* _EXERCISE DETAILS_: Produce a faithful copy of every record below, without the pictures.

[Dataset entries]
----

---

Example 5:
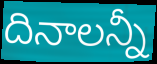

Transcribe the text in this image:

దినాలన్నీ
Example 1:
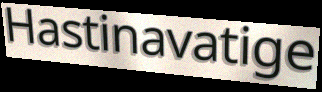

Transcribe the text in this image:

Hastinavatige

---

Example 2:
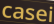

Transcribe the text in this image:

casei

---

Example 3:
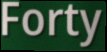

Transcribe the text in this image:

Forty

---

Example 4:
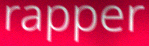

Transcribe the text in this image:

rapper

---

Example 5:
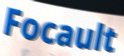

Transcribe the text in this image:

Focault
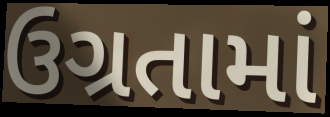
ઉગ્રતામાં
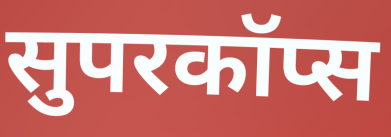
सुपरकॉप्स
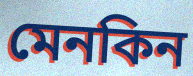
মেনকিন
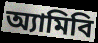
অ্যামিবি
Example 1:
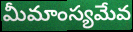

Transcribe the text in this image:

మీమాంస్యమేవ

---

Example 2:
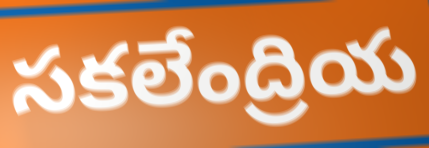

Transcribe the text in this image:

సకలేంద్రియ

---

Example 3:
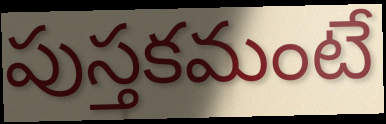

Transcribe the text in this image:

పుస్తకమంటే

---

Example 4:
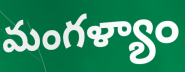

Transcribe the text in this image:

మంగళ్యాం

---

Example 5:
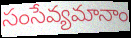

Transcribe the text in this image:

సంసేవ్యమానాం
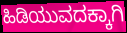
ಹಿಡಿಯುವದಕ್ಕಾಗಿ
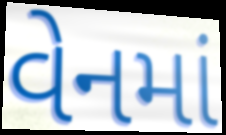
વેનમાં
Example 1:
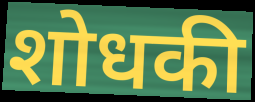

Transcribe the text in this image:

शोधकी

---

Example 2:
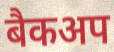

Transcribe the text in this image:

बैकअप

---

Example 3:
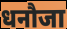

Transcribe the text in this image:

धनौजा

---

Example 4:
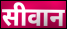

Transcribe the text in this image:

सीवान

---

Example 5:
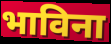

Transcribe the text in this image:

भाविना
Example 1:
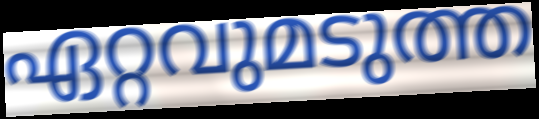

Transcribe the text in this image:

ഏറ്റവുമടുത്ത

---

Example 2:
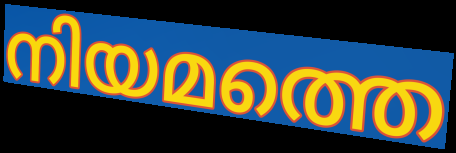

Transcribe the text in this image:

----

* _TASK RESPONSE_:
---

Example 5:

Transcribe the text in this image:

దినాలన్నీ
Example 1:

Transcribe the text in this image:

Hastinavatige

---

Example 2:

Transcribe the text in this image:

casei

---

Example 3:

Transcribe the text in this image:

Forty

---

Example 4:

Transcribe the text in this image:

rapper

---

Example 5:

Transcribe the text in this image:

Focault
ઉગ્રતામાં
सुपरकॉप्स
মেনকিন
অ্যামিবি
Example 1:

Transcribe the text in this image:

మీమాంస్యమేవ

---

Example 2:

Transcribe the text in this image:

సకలేంద్రియ

---

Example 3:

Transcribe the text in this image:

పుస్తకమంటే

---

Example 4:

Transcribe the text in this image:

మంగళ్యాం

---

Example 5:

Transcribe the text in this image:

సంసేవ్యమానాం
ಹಿಡಿಯುವದಕ್ಕಾಗಿ
વેનમાં
Example 1:

Transcribe the text in this image:

शोधकी

---

Example 2:

Transcribe the text in this image:

बैकअप

---

Example 3:

Transcribe the text in this image:

धनौजा

---

Example 4:

Transcribe the text in this image:

सीवान

---

Example 5:

Transcribe the text in this image:

भाविना
Example 1:

Transcribe the text in this image:

ഏറ്റവുമടുത്ത

---

Example 2:

Transcribe the text in this image:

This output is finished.